Estamos criando generaciones de personas cuyas necesidades primarias están cubiertas pero que no son capaces de sentirse felices porque no se sienten bien consigo mismas. Es muy difícil que alguien condenado a cumplir con unas expectativas tan concretas esté a gusto mostrándose ante los demás de una forma sincera. De esta manera, se puede explicar la timidez en el seno de una sociedad tan supuestamente avanzada como la nuestra.

Si acudimos a otros lugares del mundo también afectados por los males del capitalismo ultracompetitivo, encontramos a Corea del Sur. Este país tiene la mayor tasa de operaciones estéticas per cápita, fruto de un canon de belleza muy específico que ve el ideal en Occidente.
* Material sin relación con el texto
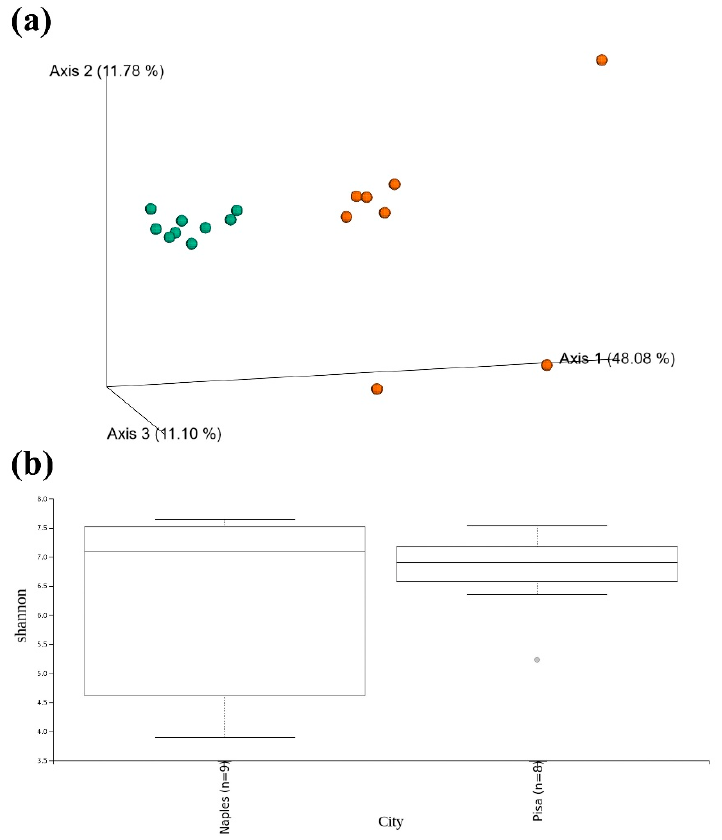
Figure 2. Diversity measures calculated on 16S rRNA gene sequencing data. ( a ) Beta diversity represented by Principle Coordinate Analysis Emperor plot on a Bray–Curtis distance matrix. Green dots: Naples, orange dots: Pisa. ( b ) Boxplots of Alpha-diversity Index (calculated as Shannon index) in the two archaeological sites.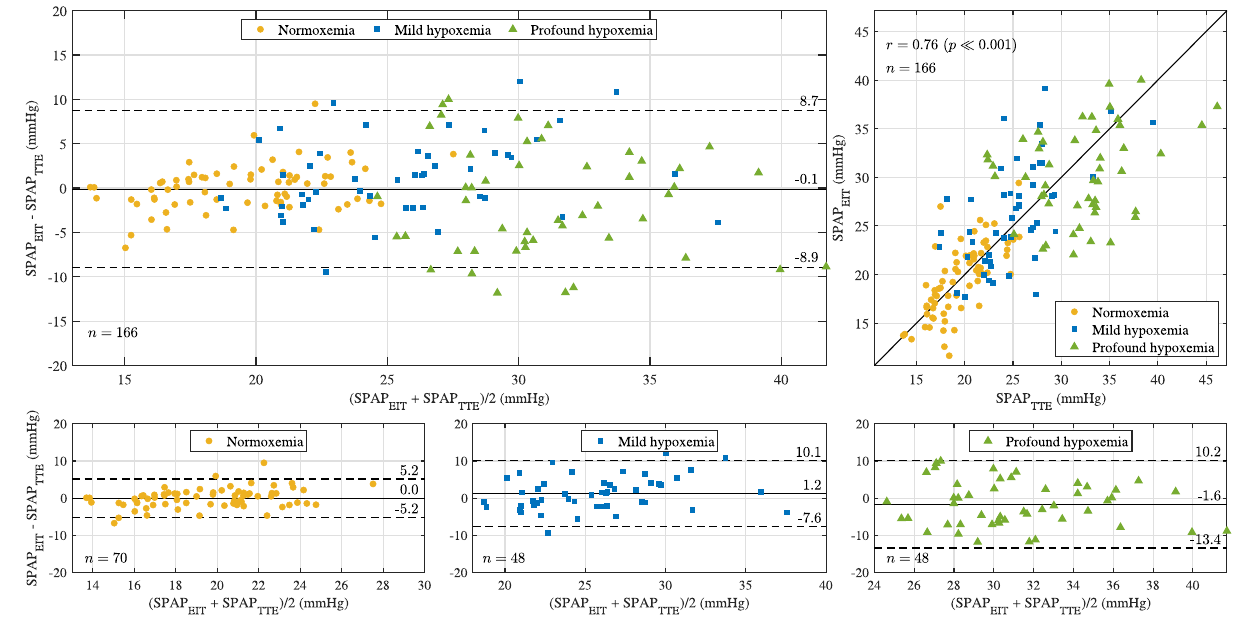
Figure 2. Upper left: Bland–Altman plot depicting the cohort-wise agreement between the EIT-derived SPAP (SPAP EIT ) and the TTE-derived SPAP (SPAP TTE ). Each type of symbol represents an oxygen saturation level (SpO 2 ), showing n = 70 paired values in normoxemia (filled circle, SpO 2 ≥ 95%), n = 48 paired values in mild hypoxemia (filled square, 90% > SpO 2 ≥ 80%), and n = 48 paired values in profound hypoxemia (filled triangle, 80% > SpO 2 ≥ 65%), for a total of n = 166 paired values. In terms of accuracy, an average difference (bias) of − 0.1 mmHg was found between both methods and is depicted as a solid line. In terms of precision, the standard deviation (SD) of the paired differences was found to be 4.5 mmHg, resulting in 95% limits of agreement (bias ± 1.96 SD) of [− 8.9, 8.7] mmHg, depicted as dashed lines. Upper right: Correlation plot between SPAP EIT and SPAP TTE , with a cohort-wise Pearson’s correlation coefficient of 0.76 (P Bland–Altman plots for each SpO 2 level separately. EIT electrical impedance tomography, TTE transthoracic echocardiography, SPAP systolic pulmonary artery pressure.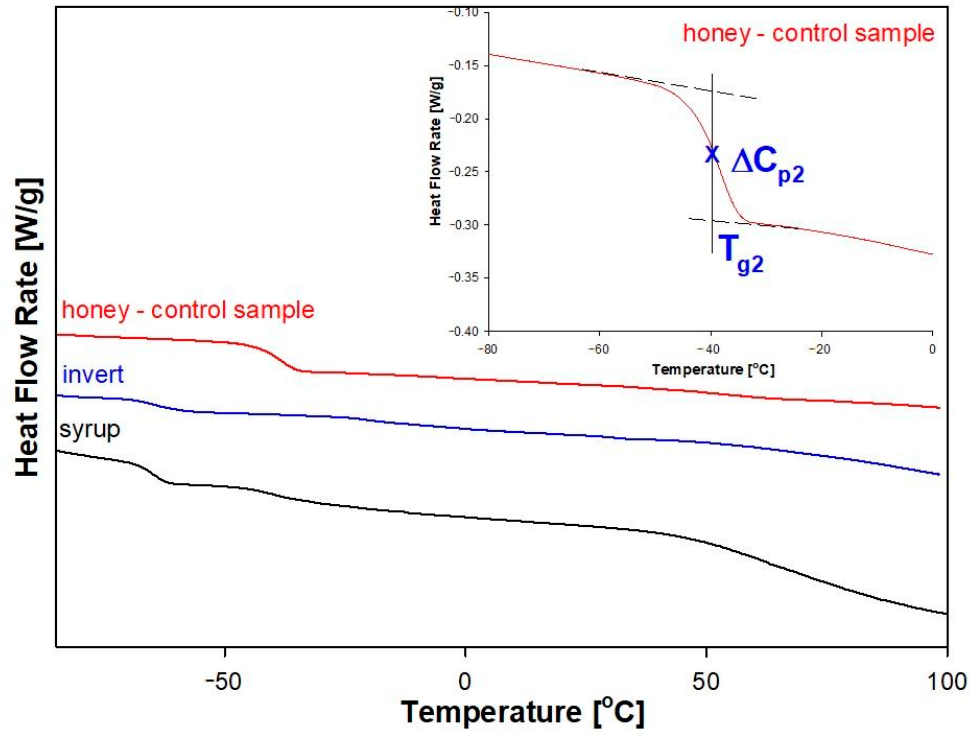
Figure 4. Comparison of heat flow rates of control honey sample (red), syrup (black) and invert (blue) versus temperature. The inset shows the enlargement of the glass transition region together with temperature of glass transition (T g ) which was determined at the half height of the jump of heat capacity ( Δ C p ) of the control honey sample.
Las mujeres son las que más sufren esta presión y, por tanto, las que más deciden modelar su cuerpo a su gusto. O, mejor dicho, al gusto de todo el mundo, pues prácticamente todos los pacientes piden lo mismo. Es especialmente alarmante el hecho de que si la mujer desempeña un trabajo de cara al público se tenga que someter a requisitos de belleza. Las empresas no explicitan este tipo de demandas en sus trabajadoras, pero en la práctica se utilizan constantemente. Esta especie de moda de la cirugía estética se está expandiendo por otros países como China, donde cada vez existen más empresas que ofrecen estos servicios, inculcando implícitamente dichos ideales de belleza que ofertan a sus clientes. Desde hace un tiempo ha surgido en Corea del Sur un movimiento que trata de luchar contra esta presión hacia las mujeres. Se llama “Escapa del corsé” y trata de liberar a las mujeres de una situación que, igual que el corsé, las somete a un modelo estándar muy estrecho.

Una vez analizadas unas pocas situaciones de este tipo, nos damos cuenta de que hay algo que estamos haciendo mal. No podemos resignarnos a la aceptación de las imposiciones. Hay que luchar para que nuestras sociedades sean cada día más sanas, sobre todo en el ámbito de la valoración personal. La timidez, aunque fruto de numerosos factores, es muchas veces el efecto secundario de una sociedad que juzga a todos sus ciudadanos. Hay que reivindicar la calidad de vida y la autoestima como síntomas del bienestar de un país, dejando de lado ese PIB del que muchos países presumen, pero que a menudo dice tan poco.